In any case, science has enshrined a particular few levels of spending on junk that it declares perfectly fine because the "correct" purification rituals have been done. I do not think that such spending on junk is justified because in those cases no, science is not strict enough. One can declare a set of arbitrary standards and declare spending according to them correct and ideologically pure or similar, but as one is spending fungible resources towards research goals this is spurious morality.
Amazing, let me try one. If a Bayesian reasoner is hit by a meteor and put into a coma, he is worse off than a non-Bayesian who stayed indoors playing Xbox games and was not hit by a meteor. So we see that Bayesian reasoning is not sufficient to confer immortality and transcendence into a godlike being made of pure energy.
People on this site are well aware that if scientific studies following the same rules as the rest of science indicate that people have psychic powers, there's something wrong with the scientific method and the scientists' understanding of it because the notion that people have psychic powers are bullshit.
People here know that there is not some ineffable magic making science the right method in the laboratory and faith the right method in church, or science the right method in the laboratory and love the right method everywhere else, science the right method everywhere and always, etc., as would have been in accordance with people's intuitions.
How unsurprising it is that actually understanding the benefits and drawbacks of science leads one to conclude that often science is not strict enough, and often too strict, and sometimes but rarely entirely inappropriate when used, and sometimes but rarely unused when it should be used, when heretofore everything was decided by boggling intuition.
Not necessarily to reopen anything, but some notes:
I'm not sure it's at all possible to debias against this.
I agree that those are better metaphors than handcuffs all else equal, but those things would not prevent one from shooting one's foot, and so it didn't fit the broader metaphor.
A better analogy would be a law that no medical treatment can be received until a second opinion is obtained, or something like that.
Are you familiar with Michael Polanyi Personal Knowledge?
His view is only slightly more strict, yet he arrives at some very different conclusions.

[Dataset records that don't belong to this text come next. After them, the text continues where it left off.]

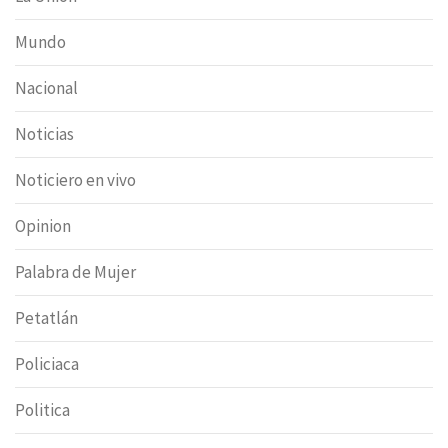
Mundo
Nacional
Noticias
Noticiero en vivo
Opinion
Palabra de Mujer
Petatlán
Policiaca
Politica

For example, under your framework Rhine's ESP experiments are scientific hypothesis tests, and under his they are illogical. I am not convinced by Polanyi, but it is far from clear to me how you could show he is wrong. If you know how to show he is wrong and could explain that in a couple paragraphs (or point me to such a document) I would be very interested in reading it.
I'm not familiar with his work, unfortunately.

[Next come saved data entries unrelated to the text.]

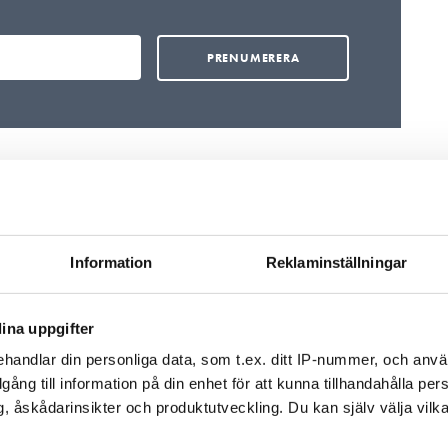
Information
Reklaminställningar
ina uppgifter
handlar din personliga data, som t.ex. ditt IP-nummer, och anv
illgång till information på din enhet för att kunna tillhandahålla pe
VVS-installatörer i
Skånsk VVS-install
, åskådarinsikter och produktutveckling. Du kan själv välja vilk
n nå
konkurs efter
konkurs efter
”
coronasmällar
kalkylmissar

However a quote from one of the reviews concerns me. The reviewer says:
If that's Polanyi's position it seems both kooky and not immediately relevant to the topic, so unless you can take a shot at explaining what you think Polanyi's insights are that are relevant to the topic at hand I think we should drop this and take it up elsewhere or by other means if you want to talk about it further.
What are some examples of good scientific evidence that isn't good bayesian evidence?
Uh, how about all of parapsychology, aka "the control group for the scientific method". ;-) Psi experiments can reach p .05 under conventional methods without being good Bayesian evidence, as we've seen recently with that "future priming" psi experiment.
(Note that I said "scientific" not Scientific. ;-) )
Ok, I wouldn't have necessarily classed that as 'good scientific evidence' but it seems to be useful Bayesian evidence so we must be looking at it from different angles.